• **Testo riportato**:
○ ○ ○ ○
Strasburgo contro la legge 40

Ancora problemi per la Legge 40 che regolamenta i parametri per accedere alla fecondazione assistita.
Già più volte bacchettata dall’Europa per la scarsa attenzione dimostrata verso le esigenze delle coppie con problemi di fertilità, infatti, la normativa ha ricevuto proprio nei giorni scorsi una nuova stangata con la sentenza emessa dalla Corte Europea di Strasburgo che, in pratica, consente alle coppie fertili con gravi problemi genetici di accedere alla Pma e di effettuare esami diagnostici preimpianto sull’embrione nel tentativo di avere figli sani.

L’ANTEFATTO
Nell’agosto 2012 la Core europea dei diritti dell’uomo si espresse a favore di Rosetta Costa e Walter Pavan, entrambi affetti da fibrosi cistica e già genitori di una bimba di sei anni anch’essa malata, che chiedevano di essere ammessi alle tecniche di procreazione assistita, benché non affetti da infertilità, nel tentativo di dare alla luce un figlio sano attraverso esami diagnostici preimpianto.
Le motivazioni di Strasburgo furono, allora, che la legge 40 di fatto viola la Convenzione europea sui diritti dell’uomo che, all’articolo 8, prevede il diritto di ciascun cittadino al rispetto della propria vita privata e familiare. Risultando, per altro, incoerente, rispetto alla 194, la legge sull’aborto, che consente l’interruzione di gravidanza qualora il feto sia affetto dalla medesima malattia.
○ ○ ○ ○
• **Materiale fornito**:
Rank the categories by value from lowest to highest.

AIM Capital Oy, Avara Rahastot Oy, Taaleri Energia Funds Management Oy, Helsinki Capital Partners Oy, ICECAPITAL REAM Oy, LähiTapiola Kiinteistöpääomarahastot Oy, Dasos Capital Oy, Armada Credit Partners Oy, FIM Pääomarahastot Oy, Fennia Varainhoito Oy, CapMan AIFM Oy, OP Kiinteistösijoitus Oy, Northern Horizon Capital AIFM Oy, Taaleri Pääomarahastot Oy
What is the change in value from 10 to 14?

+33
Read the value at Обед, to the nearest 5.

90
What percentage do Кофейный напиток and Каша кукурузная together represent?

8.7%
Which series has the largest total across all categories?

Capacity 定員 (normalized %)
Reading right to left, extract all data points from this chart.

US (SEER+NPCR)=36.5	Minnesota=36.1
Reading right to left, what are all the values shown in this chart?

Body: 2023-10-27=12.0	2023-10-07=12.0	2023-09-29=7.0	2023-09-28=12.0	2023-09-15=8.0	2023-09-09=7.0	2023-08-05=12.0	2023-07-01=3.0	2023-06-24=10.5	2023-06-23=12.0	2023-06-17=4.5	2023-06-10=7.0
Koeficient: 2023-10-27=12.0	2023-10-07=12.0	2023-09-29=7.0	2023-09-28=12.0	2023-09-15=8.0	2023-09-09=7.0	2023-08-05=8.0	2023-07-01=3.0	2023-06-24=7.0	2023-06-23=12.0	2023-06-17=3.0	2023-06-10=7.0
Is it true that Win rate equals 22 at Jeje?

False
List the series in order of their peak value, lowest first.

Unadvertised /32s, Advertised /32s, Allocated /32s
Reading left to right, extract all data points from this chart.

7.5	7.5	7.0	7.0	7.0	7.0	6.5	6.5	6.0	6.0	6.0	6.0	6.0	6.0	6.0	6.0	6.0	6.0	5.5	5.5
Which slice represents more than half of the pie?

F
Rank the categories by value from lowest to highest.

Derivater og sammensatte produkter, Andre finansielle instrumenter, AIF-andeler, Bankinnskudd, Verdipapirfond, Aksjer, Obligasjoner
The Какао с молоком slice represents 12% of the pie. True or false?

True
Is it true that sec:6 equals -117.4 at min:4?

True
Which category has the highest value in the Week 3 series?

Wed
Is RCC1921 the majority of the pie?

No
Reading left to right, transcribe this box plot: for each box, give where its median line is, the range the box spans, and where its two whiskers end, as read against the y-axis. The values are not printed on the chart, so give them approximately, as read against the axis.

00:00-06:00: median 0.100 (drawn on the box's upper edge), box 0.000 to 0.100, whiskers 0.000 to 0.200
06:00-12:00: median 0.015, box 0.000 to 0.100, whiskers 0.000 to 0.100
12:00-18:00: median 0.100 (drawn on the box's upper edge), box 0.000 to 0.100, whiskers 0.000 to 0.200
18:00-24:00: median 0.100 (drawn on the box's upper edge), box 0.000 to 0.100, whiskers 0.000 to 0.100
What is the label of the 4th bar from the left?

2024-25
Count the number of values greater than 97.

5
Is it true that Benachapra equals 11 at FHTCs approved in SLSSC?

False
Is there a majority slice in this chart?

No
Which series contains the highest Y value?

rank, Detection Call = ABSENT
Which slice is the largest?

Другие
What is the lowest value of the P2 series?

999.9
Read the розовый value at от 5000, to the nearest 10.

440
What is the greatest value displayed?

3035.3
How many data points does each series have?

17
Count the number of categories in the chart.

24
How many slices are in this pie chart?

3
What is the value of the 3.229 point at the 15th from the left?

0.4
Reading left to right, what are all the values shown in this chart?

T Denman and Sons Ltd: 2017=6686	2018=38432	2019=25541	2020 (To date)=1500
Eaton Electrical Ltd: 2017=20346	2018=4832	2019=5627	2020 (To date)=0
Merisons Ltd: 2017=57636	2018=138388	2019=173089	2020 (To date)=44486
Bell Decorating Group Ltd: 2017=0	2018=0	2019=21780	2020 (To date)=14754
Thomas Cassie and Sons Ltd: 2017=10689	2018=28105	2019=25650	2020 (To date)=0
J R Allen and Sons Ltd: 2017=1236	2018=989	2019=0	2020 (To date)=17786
○ ○ ○ ○
• **Esercizio da svolgere**:
Elenca, per favore, tutte le leggi e le convenzioni menzionate nel testo su Strasburgo e la legge 40. Il materiale non serve.

• **Risposta all'esercizio**:
- Legge 40 (fecondazione assistita)
- Convenzione europea sui diritti dell'uomo
- Legge 194 (legge sull'aborto)